▸ TO DO
Exactly as written, retype the listing below, omitting the pictures.

▸ SOURCE RECORDS
************

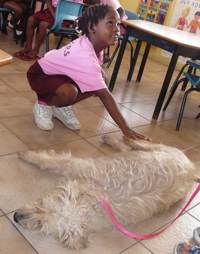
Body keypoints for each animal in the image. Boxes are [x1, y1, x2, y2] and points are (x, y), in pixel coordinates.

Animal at [13, 136, 198, 249]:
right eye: (40, 205)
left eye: (40, 224)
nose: (15, 216)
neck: (96, 199)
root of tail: (192, 169)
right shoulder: (78, 166)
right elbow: (49, 161)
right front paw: (27, 155)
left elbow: (51, 162)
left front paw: (28, 155)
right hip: (159, 149)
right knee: (135, 145)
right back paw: (117, 139)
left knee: (132, 147)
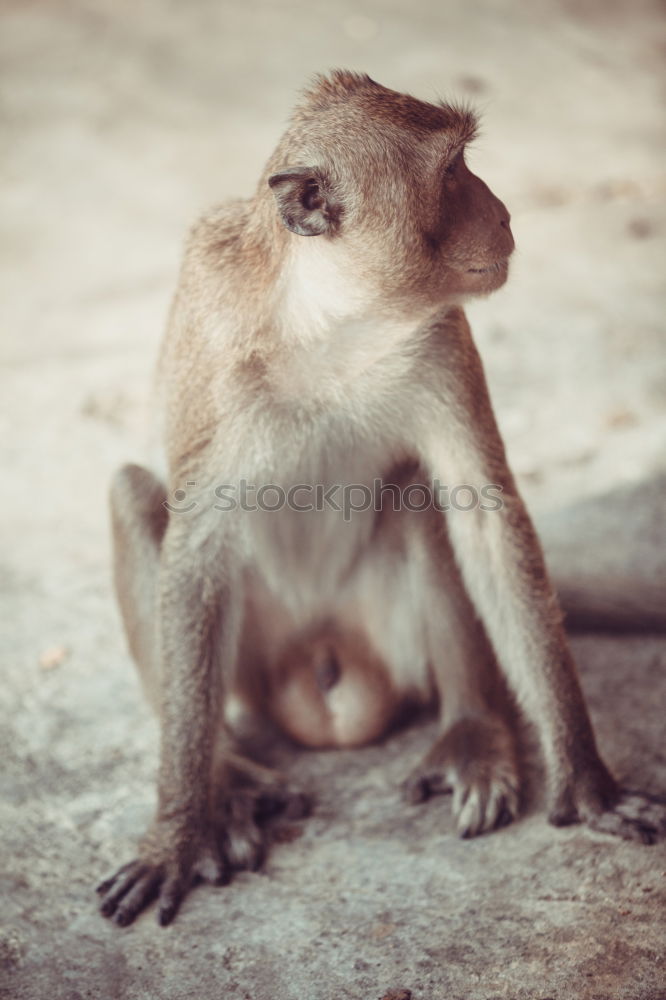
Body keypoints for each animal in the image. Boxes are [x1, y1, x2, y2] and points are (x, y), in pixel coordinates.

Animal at [98, 70, 664, 928]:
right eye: (454, 172)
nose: (503, 212)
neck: (326, 324)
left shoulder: (439, 337)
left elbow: (484, 514)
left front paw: (589, 782)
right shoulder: (215, 335)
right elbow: (195, 553)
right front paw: (181, 828)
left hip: (387, 638)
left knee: (420, 493)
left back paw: (473, 733)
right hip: (254, 663)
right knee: (135, 495)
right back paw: (229, 775)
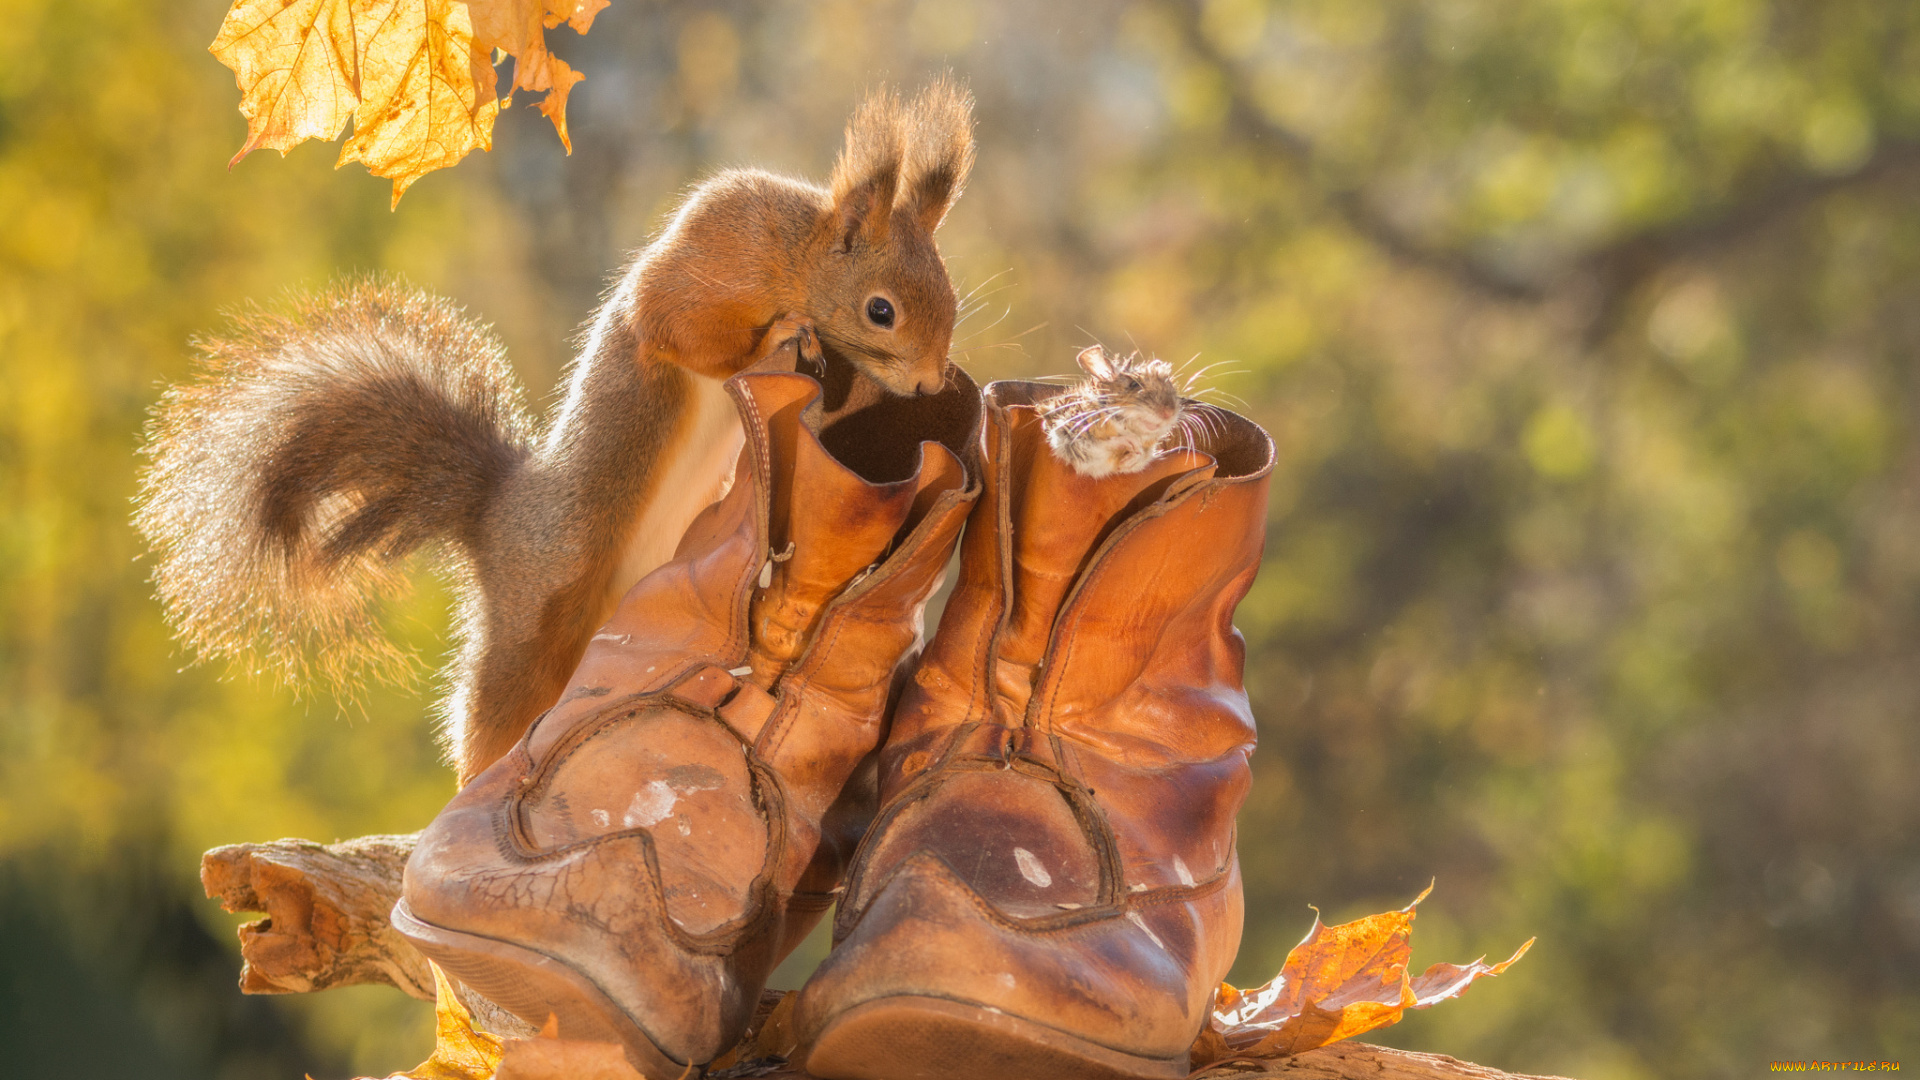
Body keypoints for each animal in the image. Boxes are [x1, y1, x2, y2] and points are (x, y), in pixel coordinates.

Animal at [135, 77, 975, 780]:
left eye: (950, 296)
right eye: (880, 310)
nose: (933, 383)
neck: (795, 255)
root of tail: (496, 518)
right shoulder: (707, 266)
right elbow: (680, 330)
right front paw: (782, 336)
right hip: (538, 614)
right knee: (494, 716)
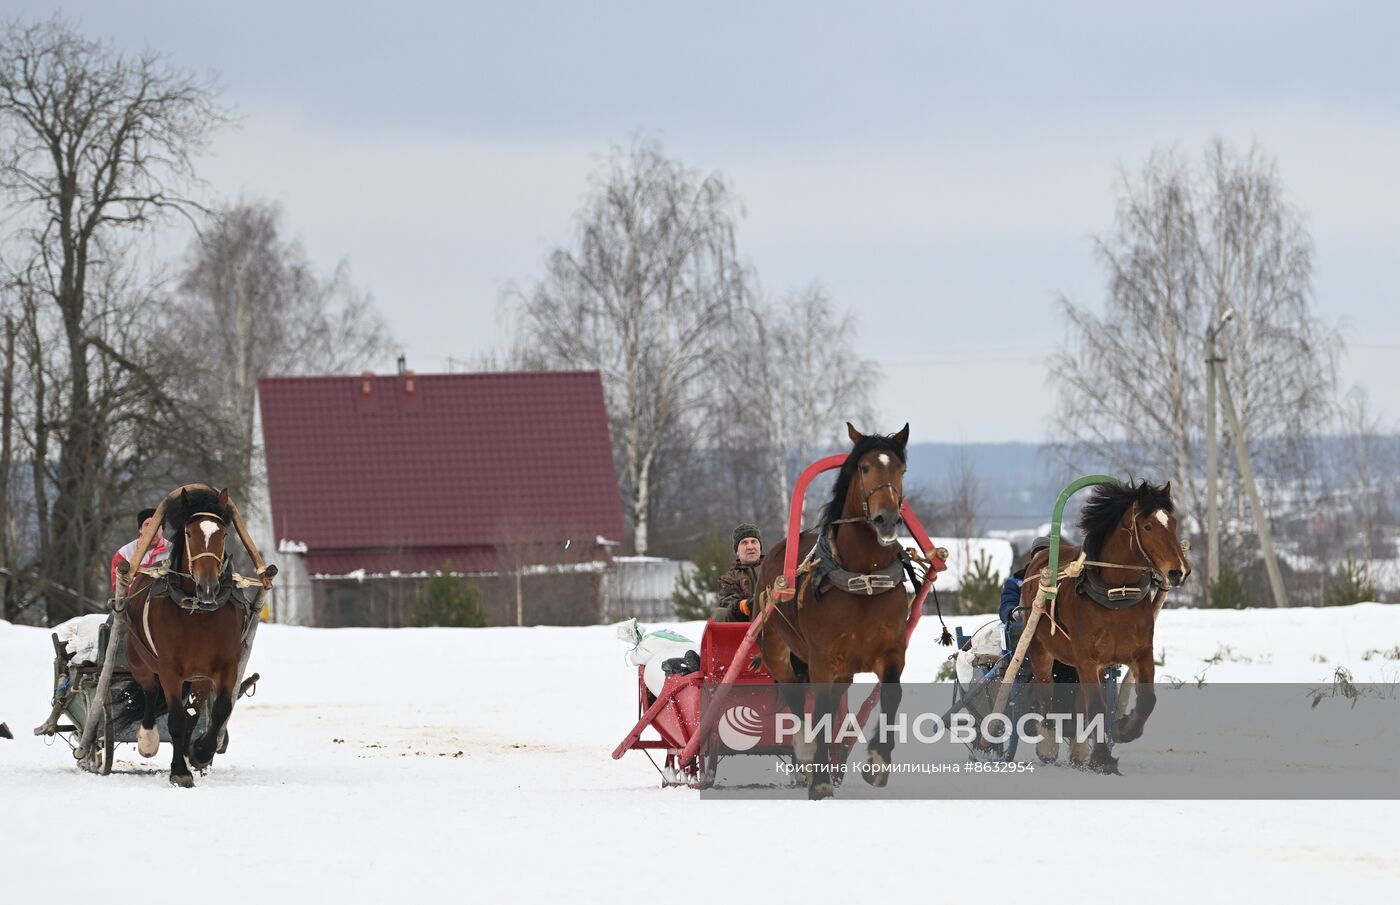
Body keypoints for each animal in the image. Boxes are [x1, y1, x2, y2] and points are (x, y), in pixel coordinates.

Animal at [123, 490, 246, 784]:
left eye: (223, 533)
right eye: (189, 533)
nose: (208, 587)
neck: (198, 612)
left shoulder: (226, 667)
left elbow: (220, 709)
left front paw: (200, 752)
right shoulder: (170, 670)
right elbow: (175, 719)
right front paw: (179, 771)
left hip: (198, 677)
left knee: (193, 713)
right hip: (140, 661)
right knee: (149, 691)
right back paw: (148, 739)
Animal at [761, 425, 912, 801]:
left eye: (901, 470)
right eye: (865, 468)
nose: (887, 519)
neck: (863, 577)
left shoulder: (891, 651)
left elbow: (892, 694)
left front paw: (877, 762)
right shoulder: (822, 658)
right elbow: (820, 712)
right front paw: (819, 779)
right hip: (777, 650)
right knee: (796, 696)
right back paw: (806, 753)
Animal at [1019, 481, 1192, 773]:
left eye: (1173, 523)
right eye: (1148, 526)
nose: (1178, 571)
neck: (1116, 598)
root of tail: (1041, 557)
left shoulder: (1141, 654)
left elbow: (1146, 700)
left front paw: (1123, 729)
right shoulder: (1087, 658)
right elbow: (1098, 707)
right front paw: (1103, 759)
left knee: (1080, 704)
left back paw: (1079, 747)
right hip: (1040, 649)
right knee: (1046, 695)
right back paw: (1048, 745)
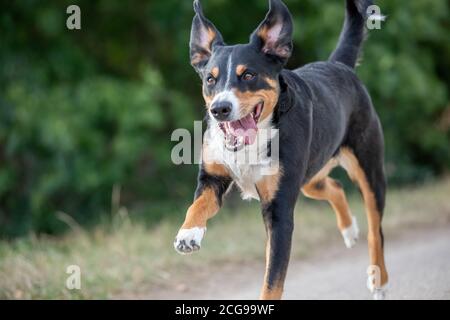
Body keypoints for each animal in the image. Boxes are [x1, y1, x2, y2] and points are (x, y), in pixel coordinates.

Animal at [174, 0, 388, 300]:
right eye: (209, 79)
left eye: (248, 75)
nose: (219, 109)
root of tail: (338, 65)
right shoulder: (213, 179)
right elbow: (198, 205)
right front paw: (188, 234)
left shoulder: (279, 211)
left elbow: (272, 280)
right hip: (310, 177)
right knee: (334, 187)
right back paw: (348, 230)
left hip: (369, 172)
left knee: (375, 231)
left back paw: (378, 281)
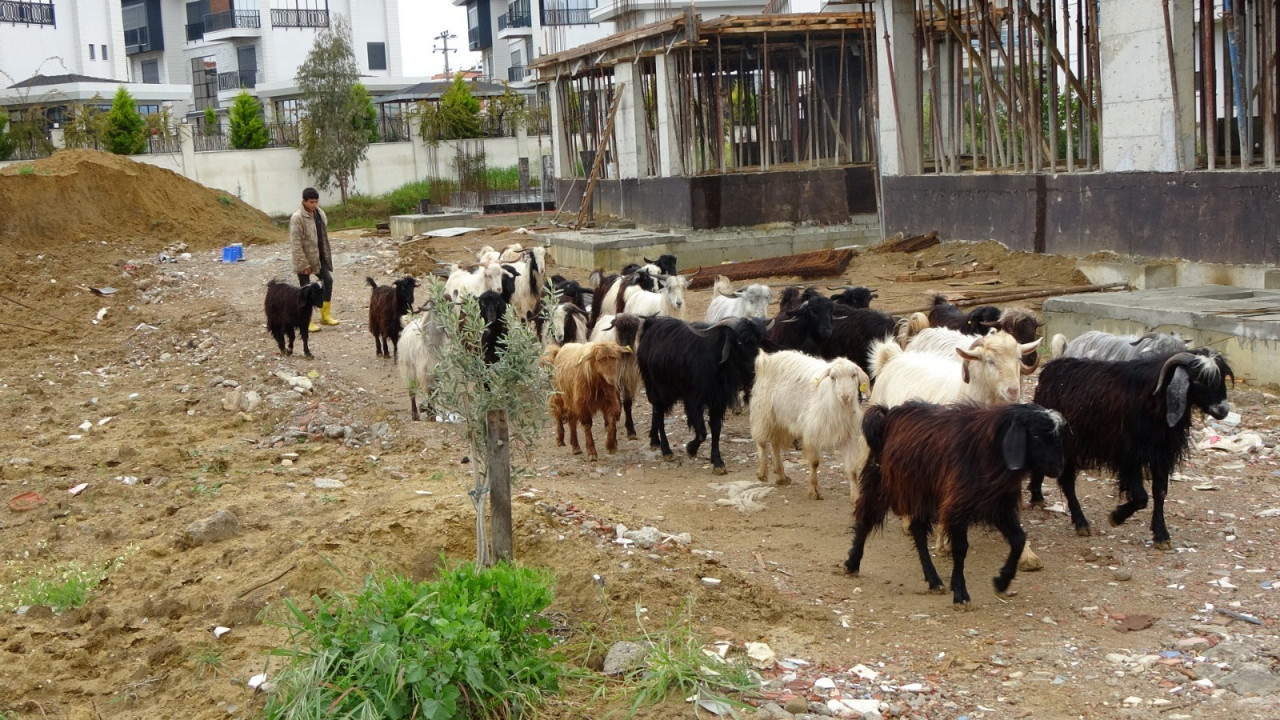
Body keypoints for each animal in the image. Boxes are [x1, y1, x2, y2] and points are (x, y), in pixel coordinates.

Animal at [637, 313, 762, 471]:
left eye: (757, 340)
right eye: (739, 342)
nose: (755, 367)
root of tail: (651, 325)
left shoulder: (717, 400)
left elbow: (716, 429)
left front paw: (717, 462)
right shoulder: (693, 399)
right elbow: (702, 432)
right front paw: (691, 449)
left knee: (655, 411)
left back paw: (654, 440)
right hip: (655, 387)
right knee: (658, 413)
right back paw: (666, 451)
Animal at [747, 353, 870, 499]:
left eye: (853, 375)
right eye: (833, 377)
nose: (845, 397)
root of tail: (767, 358)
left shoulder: (847, 436)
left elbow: (852, 469)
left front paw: (856, 497)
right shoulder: (812, 433)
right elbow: (814, 463)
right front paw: (813, 491)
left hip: (780, 419)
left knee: (775, 443)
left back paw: (781, 476)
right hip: (763, 412)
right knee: (761, 442)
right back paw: (762, 472)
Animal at [844, 399, 1064, 602]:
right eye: (1036, 435)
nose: (1058, 468)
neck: (989, 450)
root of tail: (887, 413)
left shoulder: (997, 505)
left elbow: (1018, 539)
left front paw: (1002, 581)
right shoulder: (958, 506)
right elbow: (960, 548)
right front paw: (960, 593)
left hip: (923, 493)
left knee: (917, 530)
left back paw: (934, 580)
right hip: (882, 483)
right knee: (866, 518)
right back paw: (852, 563)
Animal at [1024, 351, 1233, 545]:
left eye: (1222, 376)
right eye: (1198, 379)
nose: (1223, 410)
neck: (1154, 399)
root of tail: (1048, 371)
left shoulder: (1161, 455)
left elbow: (1160, 493)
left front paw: (1161, 535)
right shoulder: (1128, 456)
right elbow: (1141, 497)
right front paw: (1116, 517)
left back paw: (1037, 497)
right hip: (1068, 445)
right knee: (1067, 482)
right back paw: (1080, 522)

************

▸ COMPLETED TASK
Body keypoints for each animal in the image. Boxes are [x1, y1, x2, y2] and points are (x, y), in pixel coordinates.

Animal at [13, 136, 198, 249]:
right eye: (40, 205)
left eye: (40, 224)
nose: (15, 216)
neck: (96, 199)
root of tail: (192, 169)
right shoulder: (78, 166)
right elbow: (49, 161)
right front paw: (27, 155)
left elbow: (51, 162)
left front paw: (28, 155)
right hip: (159, 149)
right knee: (135, 145)
right back paw: (117, 139)
left knee: (132, 147)
Body keypoints for each animal in the image. Boxes are [x1, y1, x2, y2] and points are (x, y), in pixel coordinates.

Animal at [98, 70, 664, 928]:
right eye: (454, 172)
nose: (503, 212)
neck: (326, 324)
left shoulder: (439, 337)
left elbow: (484, 514)
left front paw: (589, 782)
right shoulder: (215, 335)
right elbow: (195, 553)
right front paw: (181, 828)
left hip: (387, 638)
left knee: (420, 493)
left back paw: (473, 733)
right hip: (254, 663)
right knee: (135, 495)
right back paw: (229, 775)
Body keypoints for each animal in the image. Boxes are [x1, y1, x2, y2] and points are (x, y), in pixel coordinates.

Animal at [135, 77, 975, 780]:
left eye: (950, 296)
right eye: (880, 310)
nose: (933, 383)
neck: (795, 255)
root of tail: (496, 518)
right shoulder: (707, 266)
right elbow: (680, 330)
right front paw: (782, 336)
right hip: (538, 614)
right knee: (494, 716)
Body keypoints for each animal in the image. Boxes are [x1, y1, x2, y2] and points are (x, y), in pixel coordinates.

Animal at [123, 490, 246, 784]:
left eye: (223, 533)
right eye: (189, 533)
nose: (208, 587)
neck: (198, 612)
left shoulder: (226, 667)
left elbow: (220, 709)
left front paw: (200, 752)
right shoulder: (170, 670)
right elbow: (175, 719)
right front paw: (179, 771)
left hip: (198, 677)
left knee: (193, 713)
right hip: (140, 661)
right knee: (149, 691)
right back paw: (148, 739)
Animal at [761, 425, 912, 801]:
left eye: (901, 470)
right eye: (865, 468)
nose: (887, 519)
neck: (863, 577)
left shoulder: (891, 651)
left elbow: (892, 694)
left front paw: (877, 762)
right shoulder: (822, 658)
right elbow: (820, 712)
right front paw: (819, 779)
right hip: (777, 650)
right knee: (796, 696)
right back paw: (806, 753)
Animal at [1019, 481, 1192, 773]:
left eye: (1173, 523)
right eye: (1148, 526)
nose: (1178, 571)
neck: (1116, 598)
root of tail: (1041, 557)
left shoulder: (1141, 654)
left elbow: (1146, 700)
left front paw: (1123, 729)
right shoulder: (1087, 658)
right elbow: (1098, 707)
right front paw: (1103, 759)
left knee: (1080, 704)
left back paw: (1079, 747)
right hip: (1040, 649)
right knee: (1046, 695)
right back paw: (1048, 745)
Body keypoints for each animal in the image. Boxes are [x1, y1, x2, y2] and points are (x, y), in pixel coordinates.

Animal at [174, 0, 388, 300]:
right eye: (209, 79)
left eye: (248, 75)
nose: (219, 109)
root of tail: (338, 65)
right shoulder: (213, 179)
right elbow: (198, 205)
right front paw: (188, 234)
left shoulder: (279, 211)
left elbow: (272, 280)
right hip: (310, 177)
right knee: (334, 187)
right back paw: (348, 230)
left hip: (369, 172)
left knee: (375, 231)
left back paw: (378, 281)
Body keypoints for each animal in the image. Boxes are [x1, y1, x2, y2] and points are (x, y), in pixel coordinates.

Animal at [637, 313, 762, 471]:
left eye: (757, 340)
right eye: (739, 342)
nose: (755, 367)
root of tail: (651, 325)
left shoulder: (717, 400)
left elbow: (716, 429)
left front paw: (717, 462)
right shoulder: (693, 399)
right elbow: (702, 432)
right front paw: (691, 449)
left knee: (655, 411)
left back paw: (654, 440)
right hip: (655, 387)
right knee: (658, 413)
right back paw: (666, 451)
Animal at [747, 353, 870, 499]:
left eye: (853, 375)
right eye: (833, 377)
nose: (845, 397)
root of tail: (767, 358)
left shoulder: (847, 436)
left elbow: (852, 469)
left front paw: (856, 497)
right shoulder: (812, 433)
right elbow: (814, 463)
right front paw: (813, 491)
left hip: (780, 419)
left knee: (775, 443)
left back paw: (781, 476)
right hip: (763, 412)
right knee: (761, 442)
right back paw: (762, 472)
Animal at [844, 399, 1064, 602]:
right eye: (1036, 435)
nose: (1058, 468)
neck: (989, 450)
root of tail: (887, 413)
left shoulder: (997, 505)
left elbow: (1018, 539)
left front paw: (1002, 581)
right shoulder: (958, 506)
right elbow: (960, 548)
right front paw: (960, 593)
left hip: (923, 493)
left knee: (917, 530)
left back paw: (934, 580)
right hip: (882, 483)
right knee: (866, 518)
right back paw: (852, 563)
Animal at [1024, 351, 1233, 545]:
left eye: (1222, 376)
right eye: (1198, 379)
nose: (1223, 410)
neck: (1154, 399)
root of tail: (1048, 371)
left shoulder: (1161, 455)
left elbow: (1160, 493)
left front paw: (1161, 535)
right shoulder: (1128, 456)
right elbow: (1141, 497)
right front paw: (1116, 517)
left back paw: (1037, 497)
right hip: (1068, 445)
right knee: (1067, 482)
right back paw: (1080, 522)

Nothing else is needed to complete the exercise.